No, I don’t even know your name  (thats okay, I don’t know yours either, Katy something right?)
It doesn’t matter (uh yeah… I just said that)
You’re my experimental game (now are we talking naked twister or scrabble, cause that’s different)
Just human nature ( to play scrabble? yeah…have you been on facebook lately?)
It’s not what, good girls do  (wait are you trying to make a funny?)
Not how they should behave ( no really, is this satire?)
My head gets so confused (uh…join the club)
Hard to obey

UR So Gay

I hope you hang yourself with your H&M scarf  ( my debit card sure doesn’t seem to have a problem with H&M, whats you’re beef?)
While jacking off listening to Mozart (okay)
You bitch and moan about LA (what exactly about LA because I could think of few things)
Wishing you were in the rain reading Hemingway (uh….what does that mean?)
You don’t eat meat  (alright she’s got me there. I like meat)
And drive electrical cars  (do we hate nature now?..sorry I must have missed that blog)
You’re so indie rock it’s almost an art (that line is indie and by indie rock I mean the poop and by poop I mean shit but like the a wet dribbly shit that makes a lot of noise)
You need SPF 45 just to stay alive (no really what?)

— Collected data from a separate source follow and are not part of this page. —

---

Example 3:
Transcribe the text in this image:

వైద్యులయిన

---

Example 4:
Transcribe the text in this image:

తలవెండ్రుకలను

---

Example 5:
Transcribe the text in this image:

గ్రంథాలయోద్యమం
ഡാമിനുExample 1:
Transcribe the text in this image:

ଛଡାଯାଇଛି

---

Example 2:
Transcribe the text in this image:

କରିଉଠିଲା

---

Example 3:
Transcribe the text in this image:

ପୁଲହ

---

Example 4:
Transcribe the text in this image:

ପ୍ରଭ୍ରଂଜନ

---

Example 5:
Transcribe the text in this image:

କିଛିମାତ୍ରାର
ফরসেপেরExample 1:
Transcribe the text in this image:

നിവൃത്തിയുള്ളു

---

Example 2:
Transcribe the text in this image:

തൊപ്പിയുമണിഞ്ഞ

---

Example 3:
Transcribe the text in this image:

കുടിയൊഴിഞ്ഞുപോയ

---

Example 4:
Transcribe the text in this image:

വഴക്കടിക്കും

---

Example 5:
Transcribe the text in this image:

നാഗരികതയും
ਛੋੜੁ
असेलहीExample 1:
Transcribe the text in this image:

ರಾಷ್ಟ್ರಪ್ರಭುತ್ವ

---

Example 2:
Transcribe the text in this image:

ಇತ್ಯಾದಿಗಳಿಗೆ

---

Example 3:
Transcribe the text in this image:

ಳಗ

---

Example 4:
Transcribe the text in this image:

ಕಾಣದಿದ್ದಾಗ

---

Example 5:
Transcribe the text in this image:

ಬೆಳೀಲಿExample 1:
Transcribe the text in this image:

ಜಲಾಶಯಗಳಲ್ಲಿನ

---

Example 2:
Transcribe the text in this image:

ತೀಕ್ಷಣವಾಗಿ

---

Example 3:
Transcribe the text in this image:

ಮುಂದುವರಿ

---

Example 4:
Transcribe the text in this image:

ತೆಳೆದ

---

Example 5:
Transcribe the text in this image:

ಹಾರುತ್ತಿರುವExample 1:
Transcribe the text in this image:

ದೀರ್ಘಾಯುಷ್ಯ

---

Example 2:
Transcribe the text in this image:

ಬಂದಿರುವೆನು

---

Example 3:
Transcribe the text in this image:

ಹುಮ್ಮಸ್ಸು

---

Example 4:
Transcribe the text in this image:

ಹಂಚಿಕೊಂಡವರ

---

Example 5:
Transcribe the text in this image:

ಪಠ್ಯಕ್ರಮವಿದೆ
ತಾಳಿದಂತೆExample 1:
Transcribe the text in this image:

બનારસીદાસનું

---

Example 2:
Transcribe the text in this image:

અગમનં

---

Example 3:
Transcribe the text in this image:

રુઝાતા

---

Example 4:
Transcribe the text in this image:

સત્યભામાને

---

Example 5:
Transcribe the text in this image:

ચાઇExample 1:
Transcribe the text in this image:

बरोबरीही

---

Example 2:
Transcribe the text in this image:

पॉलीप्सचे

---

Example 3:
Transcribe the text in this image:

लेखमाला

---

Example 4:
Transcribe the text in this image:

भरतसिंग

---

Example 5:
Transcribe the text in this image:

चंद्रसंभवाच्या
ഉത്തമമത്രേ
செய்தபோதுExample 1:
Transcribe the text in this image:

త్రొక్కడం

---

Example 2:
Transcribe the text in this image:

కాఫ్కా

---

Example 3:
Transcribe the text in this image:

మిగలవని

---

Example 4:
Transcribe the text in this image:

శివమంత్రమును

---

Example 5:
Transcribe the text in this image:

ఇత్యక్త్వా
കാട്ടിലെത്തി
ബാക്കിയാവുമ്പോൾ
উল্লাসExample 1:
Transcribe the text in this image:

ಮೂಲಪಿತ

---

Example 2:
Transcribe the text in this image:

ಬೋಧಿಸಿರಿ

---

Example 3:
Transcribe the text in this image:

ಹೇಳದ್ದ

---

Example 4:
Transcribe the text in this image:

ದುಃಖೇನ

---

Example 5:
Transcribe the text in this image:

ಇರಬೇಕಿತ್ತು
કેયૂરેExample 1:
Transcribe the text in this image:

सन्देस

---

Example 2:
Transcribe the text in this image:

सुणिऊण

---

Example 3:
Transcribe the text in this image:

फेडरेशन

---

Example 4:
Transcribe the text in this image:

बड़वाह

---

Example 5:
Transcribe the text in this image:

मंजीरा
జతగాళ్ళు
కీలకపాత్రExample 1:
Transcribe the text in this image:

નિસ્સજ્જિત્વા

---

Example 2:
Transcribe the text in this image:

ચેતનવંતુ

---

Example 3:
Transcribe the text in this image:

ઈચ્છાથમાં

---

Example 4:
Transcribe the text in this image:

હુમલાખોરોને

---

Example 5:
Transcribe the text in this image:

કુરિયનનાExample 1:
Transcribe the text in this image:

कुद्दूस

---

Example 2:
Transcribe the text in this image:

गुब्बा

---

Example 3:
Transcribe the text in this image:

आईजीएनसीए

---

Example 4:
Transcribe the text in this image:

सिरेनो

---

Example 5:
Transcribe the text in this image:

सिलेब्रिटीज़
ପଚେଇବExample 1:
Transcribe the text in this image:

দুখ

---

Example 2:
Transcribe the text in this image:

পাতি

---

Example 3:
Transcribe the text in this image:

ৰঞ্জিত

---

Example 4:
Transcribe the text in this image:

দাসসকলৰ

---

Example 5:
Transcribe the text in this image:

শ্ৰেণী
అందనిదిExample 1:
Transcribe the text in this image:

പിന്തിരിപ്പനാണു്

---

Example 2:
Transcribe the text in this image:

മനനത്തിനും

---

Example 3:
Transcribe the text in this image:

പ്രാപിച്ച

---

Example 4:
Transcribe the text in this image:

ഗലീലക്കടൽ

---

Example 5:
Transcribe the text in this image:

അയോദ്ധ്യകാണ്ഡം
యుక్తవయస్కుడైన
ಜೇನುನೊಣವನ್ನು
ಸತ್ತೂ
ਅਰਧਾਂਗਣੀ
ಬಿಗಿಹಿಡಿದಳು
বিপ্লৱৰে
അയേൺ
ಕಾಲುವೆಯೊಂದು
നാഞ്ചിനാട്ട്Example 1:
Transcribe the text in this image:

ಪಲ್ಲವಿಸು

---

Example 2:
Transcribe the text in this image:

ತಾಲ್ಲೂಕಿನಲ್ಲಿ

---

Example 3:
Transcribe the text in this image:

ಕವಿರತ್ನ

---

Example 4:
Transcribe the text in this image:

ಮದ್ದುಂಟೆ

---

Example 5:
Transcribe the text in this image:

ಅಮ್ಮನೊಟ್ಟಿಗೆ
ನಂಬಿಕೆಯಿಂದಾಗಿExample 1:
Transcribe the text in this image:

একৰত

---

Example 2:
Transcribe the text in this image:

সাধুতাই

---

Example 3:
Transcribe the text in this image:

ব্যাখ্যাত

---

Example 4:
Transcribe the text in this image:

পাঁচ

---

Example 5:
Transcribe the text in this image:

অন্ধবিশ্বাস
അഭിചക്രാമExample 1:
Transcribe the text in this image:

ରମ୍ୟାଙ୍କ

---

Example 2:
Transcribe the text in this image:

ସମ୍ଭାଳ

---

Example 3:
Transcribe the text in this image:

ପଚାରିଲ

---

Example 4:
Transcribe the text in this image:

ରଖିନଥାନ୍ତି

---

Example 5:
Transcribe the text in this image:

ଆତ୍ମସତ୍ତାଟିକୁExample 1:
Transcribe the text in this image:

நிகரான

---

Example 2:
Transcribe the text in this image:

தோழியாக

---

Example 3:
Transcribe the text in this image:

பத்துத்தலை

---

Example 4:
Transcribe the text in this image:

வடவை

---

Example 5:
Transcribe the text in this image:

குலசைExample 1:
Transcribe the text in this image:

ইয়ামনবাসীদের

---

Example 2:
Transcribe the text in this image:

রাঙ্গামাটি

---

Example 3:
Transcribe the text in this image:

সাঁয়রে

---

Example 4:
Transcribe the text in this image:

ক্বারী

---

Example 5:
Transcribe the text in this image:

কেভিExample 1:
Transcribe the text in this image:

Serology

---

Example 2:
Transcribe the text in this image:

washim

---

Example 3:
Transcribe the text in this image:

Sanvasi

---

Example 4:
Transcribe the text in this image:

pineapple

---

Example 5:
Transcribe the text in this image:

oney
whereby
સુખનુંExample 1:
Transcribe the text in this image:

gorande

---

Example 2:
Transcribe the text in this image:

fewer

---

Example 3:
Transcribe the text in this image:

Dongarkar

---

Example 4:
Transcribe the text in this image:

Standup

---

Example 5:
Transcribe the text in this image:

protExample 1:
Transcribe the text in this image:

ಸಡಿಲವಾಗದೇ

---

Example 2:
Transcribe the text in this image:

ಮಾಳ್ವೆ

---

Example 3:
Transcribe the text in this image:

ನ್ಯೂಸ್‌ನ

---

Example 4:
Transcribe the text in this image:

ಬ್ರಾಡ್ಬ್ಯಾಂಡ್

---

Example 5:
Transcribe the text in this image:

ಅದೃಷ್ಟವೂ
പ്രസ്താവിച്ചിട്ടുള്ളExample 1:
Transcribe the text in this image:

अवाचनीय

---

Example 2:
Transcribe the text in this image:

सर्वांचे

Okay Laty Perry.  Are we really still using Gay as a synonym for: lame, stupid, non-sensical, retarded?  You and the uprise of gangs can go f@#$ yourselves back to 1990.

Let’s forget Hendrix, Buddy Guy, Ella, Mozart, Elliot Smith.  Everybody relax Katy Perry has this music thing figured out for sure.

P.s According to Elizabeth Hackselback, Madonna said “You’re so gay” was her favorite of the summer.  Thank God.  Otherwise I might have been left to form my own opinion of this awesome music Elizabeth.  Thanks for the save.  I’d give you a high five but I’m pretty sure you just had your hand down George W’s pants.